If a line in the records below holds the string "DOMAIN", count it; give only the total.
=== Section Start ===
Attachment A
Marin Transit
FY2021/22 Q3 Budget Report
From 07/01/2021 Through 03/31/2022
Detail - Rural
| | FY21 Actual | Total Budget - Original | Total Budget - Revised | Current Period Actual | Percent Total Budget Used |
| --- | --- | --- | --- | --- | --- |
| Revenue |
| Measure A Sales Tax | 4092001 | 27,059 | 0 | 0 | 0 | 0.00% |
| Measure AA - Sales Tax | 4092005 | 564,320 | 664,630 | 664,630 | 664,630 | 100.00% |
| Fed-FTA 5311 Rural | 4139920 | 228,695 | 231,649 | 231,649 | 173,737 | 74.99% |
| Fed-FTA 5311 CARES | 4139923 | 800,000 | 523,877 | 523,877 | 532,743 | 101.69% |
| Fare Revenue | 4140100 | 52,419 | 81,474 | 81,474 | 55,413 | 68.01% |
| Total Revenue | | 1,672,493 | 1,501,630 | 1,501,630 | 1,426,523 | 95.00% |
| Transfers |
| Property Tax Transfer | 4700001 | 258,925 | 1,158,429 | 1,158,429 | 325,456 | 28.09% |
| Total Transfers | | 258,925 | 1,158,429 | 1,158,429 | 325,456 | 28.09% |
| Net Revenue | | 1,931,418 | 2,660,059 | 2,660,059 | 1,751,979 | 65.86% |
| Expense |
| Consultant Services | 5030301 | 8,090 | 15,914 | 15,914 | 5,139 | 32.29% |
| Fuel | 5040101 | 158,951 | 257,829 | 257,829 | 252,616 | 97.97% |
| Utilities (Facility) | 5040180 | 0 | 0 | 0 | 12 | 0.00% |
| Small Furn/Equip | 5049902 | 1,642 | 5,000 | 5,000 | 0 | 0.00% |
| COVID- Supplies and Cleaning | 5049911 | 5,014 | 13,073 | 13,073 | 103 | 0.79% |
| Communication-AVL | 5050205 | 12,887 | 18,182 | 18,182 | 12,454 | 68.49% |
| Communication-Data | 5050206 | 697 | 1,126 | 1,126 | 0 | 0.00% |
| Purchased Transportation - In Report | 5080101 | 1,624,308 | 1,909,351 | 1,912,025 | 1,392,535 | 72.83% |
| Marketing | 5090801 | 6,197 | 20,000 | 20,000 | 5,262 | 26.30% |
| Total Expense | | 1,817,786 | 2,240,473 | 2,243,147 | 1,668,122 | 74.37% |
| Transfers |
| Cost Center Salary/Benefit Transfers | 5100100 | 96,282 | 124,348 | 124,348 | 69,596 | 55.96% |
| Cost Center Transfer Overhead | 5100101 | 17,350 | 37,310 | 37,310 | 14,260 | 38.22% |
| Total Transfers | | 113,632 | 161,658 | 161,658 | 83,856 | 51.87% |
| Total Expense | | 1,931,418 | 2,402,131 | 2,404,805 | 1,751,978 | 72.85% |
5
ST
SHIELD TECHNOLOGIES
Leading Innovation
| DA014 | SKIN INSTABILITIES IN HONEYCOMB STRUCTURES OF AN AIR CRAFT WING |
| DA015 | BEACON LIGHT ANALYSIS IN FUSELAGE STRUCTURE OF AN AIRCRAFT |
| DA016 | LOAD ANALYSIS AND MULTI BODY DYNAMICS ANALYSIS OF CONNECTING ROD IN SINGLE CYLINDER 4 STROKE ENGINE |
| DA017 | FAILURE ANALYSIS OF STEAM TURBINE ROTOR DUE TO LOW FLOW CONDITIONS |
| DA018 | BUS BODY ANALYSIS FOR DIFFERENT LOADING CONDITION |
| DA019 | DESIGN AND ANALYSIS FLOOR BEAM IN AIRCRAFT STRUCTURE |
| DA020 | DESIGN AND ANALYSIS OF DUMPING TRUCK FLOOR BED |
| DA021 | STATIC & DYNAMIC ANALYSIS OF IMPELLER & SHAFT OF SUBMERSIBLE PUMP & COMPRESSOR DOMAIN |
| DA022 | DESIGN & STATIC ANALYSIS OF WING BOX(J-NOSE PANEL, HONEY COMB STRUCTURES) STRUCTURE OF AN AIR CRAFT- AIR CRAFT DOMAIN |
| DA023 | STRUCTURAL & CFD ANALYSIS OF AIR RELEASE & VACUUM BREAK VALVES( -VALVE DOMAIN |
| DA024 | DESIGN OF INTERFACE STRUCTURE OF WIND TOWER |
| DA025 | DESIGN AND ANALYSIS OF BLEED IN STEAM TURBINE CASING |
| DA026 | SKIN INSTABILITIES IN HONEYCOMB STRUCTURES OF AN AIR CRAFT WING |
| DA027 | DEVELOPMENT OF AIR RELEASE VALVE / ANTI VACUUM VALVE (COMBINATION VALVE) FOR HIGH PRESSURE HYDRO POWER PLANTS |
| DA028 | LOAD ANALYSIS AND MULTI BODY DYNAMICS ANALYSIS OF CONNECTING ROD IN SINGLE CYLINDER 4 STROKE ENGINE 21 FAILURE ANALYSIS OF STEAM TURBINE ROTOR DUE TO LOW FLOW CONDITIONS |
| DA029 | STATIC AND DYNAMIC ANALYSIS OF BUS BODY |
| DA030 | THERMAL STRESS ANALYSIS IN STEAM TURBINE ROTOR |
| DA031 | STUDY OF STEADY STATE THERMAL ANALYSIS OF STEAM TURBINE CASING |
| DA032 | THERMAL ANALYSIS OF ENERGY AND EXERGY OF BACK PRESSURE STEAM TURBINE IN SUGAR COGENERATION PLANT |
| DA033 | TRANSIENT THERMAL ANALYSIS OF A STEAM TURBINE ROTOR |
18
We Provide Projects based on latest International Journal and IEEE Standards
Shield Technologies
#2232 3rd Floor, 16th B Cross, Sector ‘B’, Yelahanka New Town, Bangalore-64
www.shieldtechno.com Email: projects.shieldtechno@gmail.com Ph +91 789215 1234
=== Section End ===
**Written response:** 3